The same day that President Obama signed health-care reform, Sen. Jim DeMint introduced legislation to repeal it. “This fight isn’t over yet,” vowed the South Carolina Republican. “The American people cherish their freedom and will defend it this November.” His bill, which has 14 other Senate co-sponsors, may seem quixotic; it obviously won’t pass anytime soon, and the GOP is divided on how exactly “repeal” would work. Yet the broader movement that DeMint has championed may play a significant role in the 2010 elections.
Back in mid-January, well before the House of Representatives approved Obamacare, the free-market Club for Growth (CFG) began asking federal lawmakers, candidates, and ordinary citizens to pledge their support for a repeal-and-replace strategy. As of Thursday afternoon, 67 incumbent House and Senate members had signed the CFG’s online “Repeal It” pledge, along with 287 official candidates. None of them are Democrats (no surprise there), but the Republican signatories include moderates and conservatives alike.

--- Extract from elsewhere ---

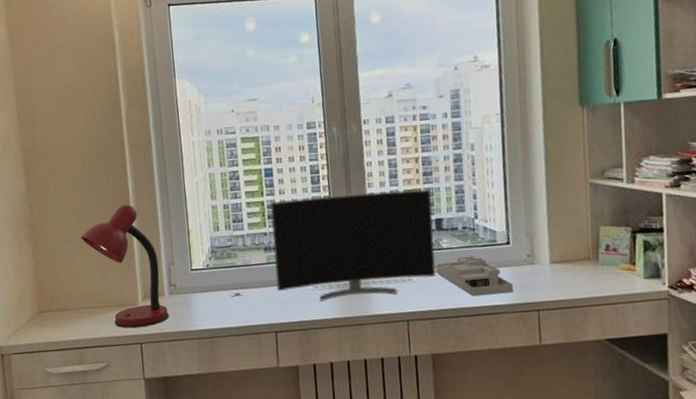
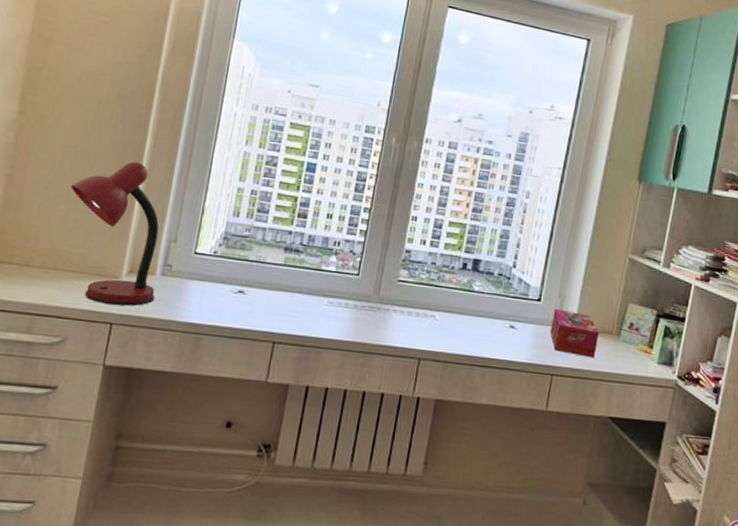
monitor: present [270,189,436,302] -> none [287,200,476,328]
desk organizer: present [435,256,514,297] -> none [461,303,534,352]
tissue box: none [524,246,578,288] -> present [550,308,599,358]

“We’ve gotten pledges from all over the country,” says CFG spokesman Mike Connolly. Among GOP Senate hopefuls, the pledgers include everyone from Illinois congressman Mark Kirk (who co-chairs the “Tuesday Group,” a collection of moderate House Republicans, and who voted for the Waxman-Markey cap-and-trade energy bill), to California businesswoman Carly Fiorina (the erstwhile Hewlett-Packard CEO who advised the 2008 McCain campaign), to former Florida house speaker Marco Rubio (who has emerged as a darling of national conservatives).
The language for candidates reads as follows: “I hereby pledge to the people of my district/state upon my election to the U.S. House of Representatives/U.S. Senate, to sponsor and support legislation to repeal any federal health care takeover passed in 2010, and replace it with real reforms that lower health care costs without growing government.”
As of Thursday afternoon, the most prominent Republican Senate candidates who had not signed the CFG pledge were Tom Campbell of California, Mike Castle of Delaware, Dan Coats and John Hostettler of Indiana, Charlie Crist of Florida, Linda McMahon and Rob Simmons of Connecticut, and Rob Portman of Ohio. Yet nearly all of them have publicly endorsed some version of “repeal and replace.”